Earth scientists from Rice University, Yale University and the University of Tokyo are offering a new answer to the long-standing question of how our planet acquired its oxygenated atmosphere.
Based on a new model that draws from research in diverse fields including petrology, geodynamics, volcanology and geochemistry, the team's findings were published online this week in Nature Geoscience. They suggest that the rise of oxygen in Earth's atmosphere was an inevitable consequence of the formation of continents in the presence of life and plate tectonics.

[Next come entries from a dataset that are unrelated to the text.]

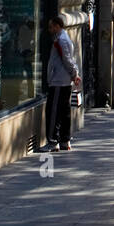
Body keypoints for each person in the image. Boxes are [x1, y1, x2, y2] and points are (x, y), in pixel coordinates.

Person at [45, 15, 80, 151]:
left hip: (59, 81)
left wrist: (74, 73)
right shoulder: (63, 39)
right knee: (64, 110)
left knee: (54, 111)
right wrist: (74, 73)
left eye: (51, 26)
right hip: (63, 80)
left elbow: (67, 59)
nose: (49, 29)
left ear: (57, 26)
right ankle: (65, 140)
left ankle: (53, 140)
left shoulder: (61, 40)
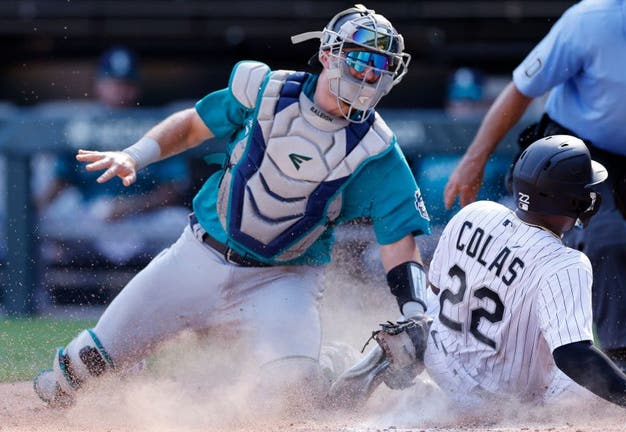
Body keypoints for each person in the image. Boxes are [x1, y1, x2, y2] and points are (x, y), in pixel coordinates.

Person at [33, 4, 431, 409]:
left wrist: (415, 313)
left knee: (294, 398)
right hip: (199, 255)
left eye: (382, 66)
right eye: (362, 59)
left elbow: (399, 243)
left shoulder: (378, 150)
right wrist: (135, 155)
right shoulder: (265, 90)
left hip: (283, 279)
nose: (369, 75)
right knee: (78, 372)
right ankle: (129, 360)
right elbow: (192, 124)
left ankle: (333, 362)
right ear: (328, 54)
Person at [442, 0, 626, 384]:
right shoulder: (588, 21)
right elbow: (521, 87)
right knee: (605, 238)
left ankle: (541, 350)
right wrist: (475, 157)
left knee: (573, 256)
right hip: (570, 150)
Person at [332, 136, 626, 416]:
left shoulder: (475, 212)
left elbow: (437, 288)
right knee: (597, 388)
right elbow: (575, 357)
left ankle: (413, 346)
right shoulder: (567, 263)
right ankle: (431, 393)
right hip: (500, 400)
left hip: (442, 360)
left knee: (432, 311)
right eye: (585, 190)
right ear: (571, 202)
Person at [36, 46, 191, 266]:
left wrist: (130, 207)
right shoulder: (81, 125)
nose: (120, 90)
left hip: (141, 219)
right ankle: (41, 298)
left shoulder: (156, 125)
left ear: (136, 87)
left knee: (180, 223)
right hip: (90, 217)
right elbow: (61, 180)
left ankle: (181, 299)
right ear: (98, 85)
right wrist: (33, 210)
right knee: (38, 223)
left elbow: (173, 190)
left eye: (126, 83)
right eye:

"It's really a very simple idea, but fully understanding it requires a good bit of background about how the Earth works," said study lead author Cin-Ty Lee, professor of Earth science at Rice. "The analogy I most often use is the leaky bathtub. The level of water in a bathtub is controlled by the rate of water flowing in through the faucet and the efficiency by which water leaks out through the drain. Plants and certain types of bacteria produce oxygen as a byproduct of photosynthesis. This oxygen production is balanced by the sink: reaction of oxygen with iron and sulfur in the Earth's crust and by back-reaction with organic carbon. For example, we breathe in oxygen and exhale carbon dioxide, essentially removing oxygen from the atmosphere. In short, the story of oxygen in our atmosphere comes down to understanding the sources and sinks, but the 3-billion-year narrative of how this actually unfolded is more complex."
Lee co-authored the study with Laurence Yeung and Adrian Lenardic, both of Rice, and with Yale's Ryan McKenzie and the University of Tokyo's Yusuke Yokoyama. The authors' explanations are based on a new model that suggests how atmospheric oxygen was added to Earth's atmosphere at two key times: one about 2 billion years ago and another about 600 million years ago.